[Data under study — start]

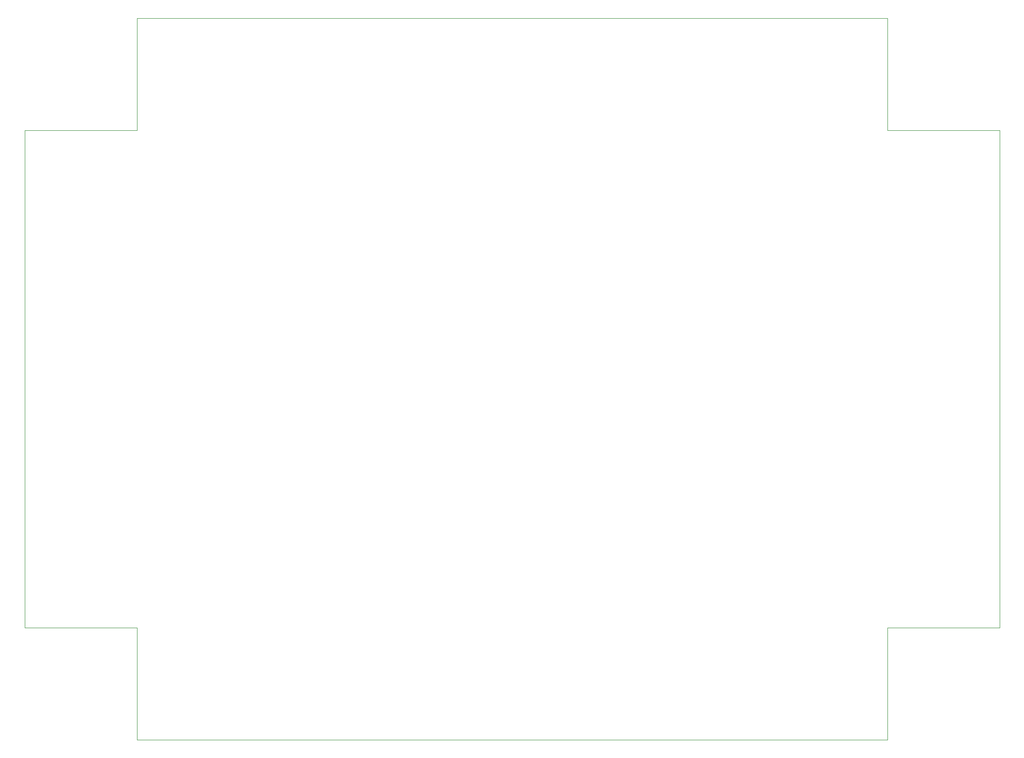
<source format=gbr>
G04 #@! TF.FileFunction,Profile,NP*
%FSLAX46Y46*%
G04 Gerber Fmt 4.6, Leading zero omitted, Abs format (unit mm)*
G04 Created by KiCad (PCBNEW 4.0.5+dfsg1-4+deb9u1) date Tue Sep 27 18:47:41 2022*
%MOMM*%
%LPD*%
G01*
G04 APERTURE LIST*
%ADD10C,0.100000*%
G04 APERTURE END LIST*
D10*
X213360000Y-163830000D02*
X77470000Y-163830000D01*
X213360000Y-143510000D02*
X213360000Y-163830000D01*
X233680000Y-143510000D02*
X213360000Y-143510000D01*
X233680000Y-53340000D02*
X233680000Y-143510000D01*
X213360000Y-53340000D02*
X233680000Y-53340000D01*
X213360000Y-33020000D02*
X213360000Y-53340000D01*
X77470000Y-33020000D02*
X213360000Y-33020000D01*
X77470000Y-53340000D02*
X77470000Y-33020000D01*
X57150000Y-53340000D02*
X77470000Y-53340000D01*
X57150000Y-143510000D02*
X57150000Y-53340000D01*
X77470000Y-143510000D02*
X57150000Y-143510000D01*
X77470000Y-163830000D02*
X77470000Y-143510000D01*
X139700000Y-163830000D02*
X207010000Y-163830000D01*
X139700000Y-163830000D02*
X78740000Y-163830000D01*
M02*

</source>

[Data under study — finish]
[Data under study — start]

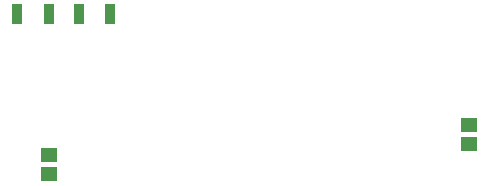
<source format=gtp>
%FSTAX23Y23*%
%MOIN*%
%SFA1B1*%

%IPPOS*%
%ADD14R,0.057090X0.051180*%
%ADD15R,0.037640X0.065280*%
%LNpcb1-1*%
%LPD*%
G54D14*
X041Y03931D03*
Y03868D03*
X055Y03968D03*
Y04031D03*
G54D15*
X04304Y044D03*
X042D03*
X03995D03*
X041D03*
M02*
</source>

[Data under study — finish]

| Your instructions |
For every line in the material above that holds the string "format", add one to a count; state only the final count.

| Solution to this exercise |
3